At the very least I suspect it will involve pushing back part of the shoulder to increase caliber and probably neck reaming.

TIA.
One usually does not wildcat for the sake of wildcatting. Usually a person has something in mind before they start spending a butt load of money for kicks and giggles.
What is your goal?
What is your caliber?
What action do you want to use?

If you answered "I don't know" to any of these then you are thrown into the abyss.

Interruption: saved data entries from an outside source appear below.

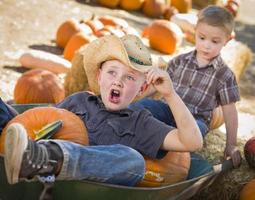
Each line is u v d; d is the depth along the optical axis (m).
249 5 13.95
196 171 3.96
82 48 5.26
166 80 3.22
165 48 8.01
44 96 5.36
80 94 3.88
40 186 3.06
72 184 3.03
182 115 3.27
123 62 3.46
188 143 3.32
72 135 3.32
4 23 8.08
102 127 3.59
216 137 5.29
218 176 4.17
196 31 4.64
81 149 3.02
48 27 8.42
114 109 3.58
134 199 3.13
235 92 4.68
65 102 3.88
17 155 2.66
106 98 3.57
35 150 2.75
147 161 3.57
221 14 4.49
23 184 3.13
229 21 4.51
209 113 4.76
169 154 3.71
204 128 4.52
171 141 3.40
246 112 7.01
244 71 8.34
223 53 7.20
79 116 3.72
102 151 3.12
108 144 3.54
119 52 3.46
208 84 4.68
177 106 3.27
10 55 6.95
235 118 4.67
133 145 3.50
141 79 3.55
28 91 5.36
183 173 3.73
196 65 4.71
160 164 3.61
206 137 5.21
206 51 4.57
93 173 3.07
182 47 8.57
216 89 4.69
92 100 3.79
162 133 3.44
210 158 4.76
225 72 4.68
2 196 3.30
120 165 3.16
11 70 6.48
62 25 7.65
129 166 3.19
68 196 3.08
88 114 3.70
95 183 2.99
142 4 10.74
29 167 2.75
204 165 3.95
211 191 4.51
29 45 7.49
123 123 3.57
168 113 4.24
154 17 10.69
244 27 11.59
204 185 3.90
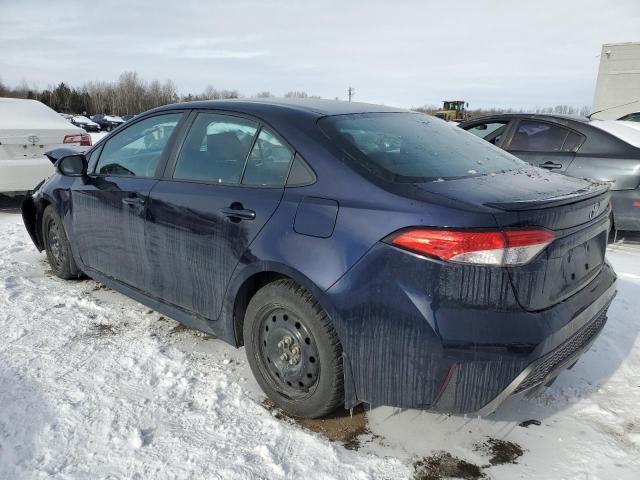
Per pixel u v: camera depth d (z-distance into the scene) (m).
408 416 2.73
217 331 3.04
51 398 2.78
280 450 2.44
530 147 6.12
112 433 2.52
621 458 2.43
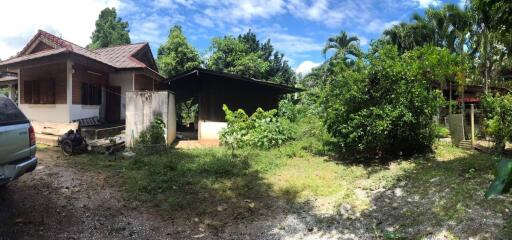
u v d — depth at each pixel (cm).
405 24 2700
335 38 3394
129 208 597
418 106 933
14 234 464
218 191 698
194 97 1684
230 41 3300
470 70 1800
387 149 987
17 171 515
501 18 440
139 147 1030
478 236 444
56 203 588
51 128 1195
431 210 551
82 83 1467
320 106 1162
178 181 738
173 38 2781
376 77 952
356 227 532
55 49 1442
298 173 842
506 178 131
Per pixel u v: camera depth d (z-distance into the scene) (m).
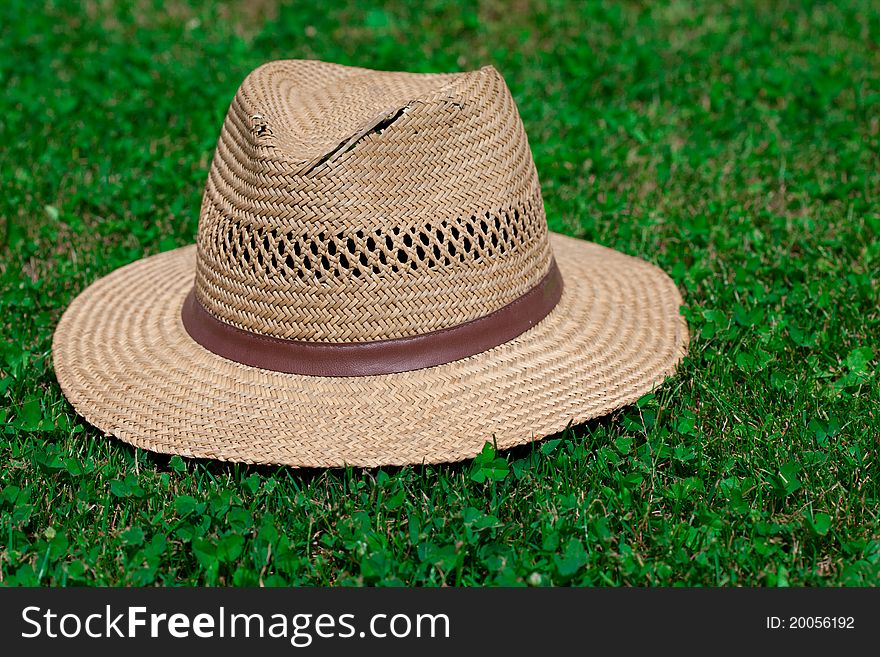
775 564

For instance, I just did a .358 HDH (.358 WSSM).
My goal was a semi-auto Indiana deer legal medium to long range round equalling the .358 Winchester.
Caliber is restricted to minimum .358 diameter, and case length no longer than 1.625 inch-Indiana state law for legal deer hunting rifle caliber.
I wanted to use a LR-308 semi-auto platform.
What parent case to use? The LR-308 already has a bolt available for the magnum sized head, and I wanted a case easily formed. Logical choice, the WSSM line. I went with the 25 WSSM and chose to keep it simple with a simple necking up to .358 caliber, no reaming, no case forming other than expanding, and no fire forming. Since it was being used in an autoloader I needed a shallow shoulder angle so kept the standard 30* along with original body taper, and shoulder location.
Next step was to get a reamer made by Manson Reamers.
Once designed, while the reamer was being made, I had the specs sent to CH-4D for the dies to be made.
Then I purchased the barrel blank and assembled all parts and sent them to Marty for barrel turning and chambering.
When it came back, I put it together and am ready for load workup.

Sometimes, depending on goal, you expand up, or size down, blow out or move the shoulder, neck ream or trim back. It all depends on what you want to do and how you want to do it.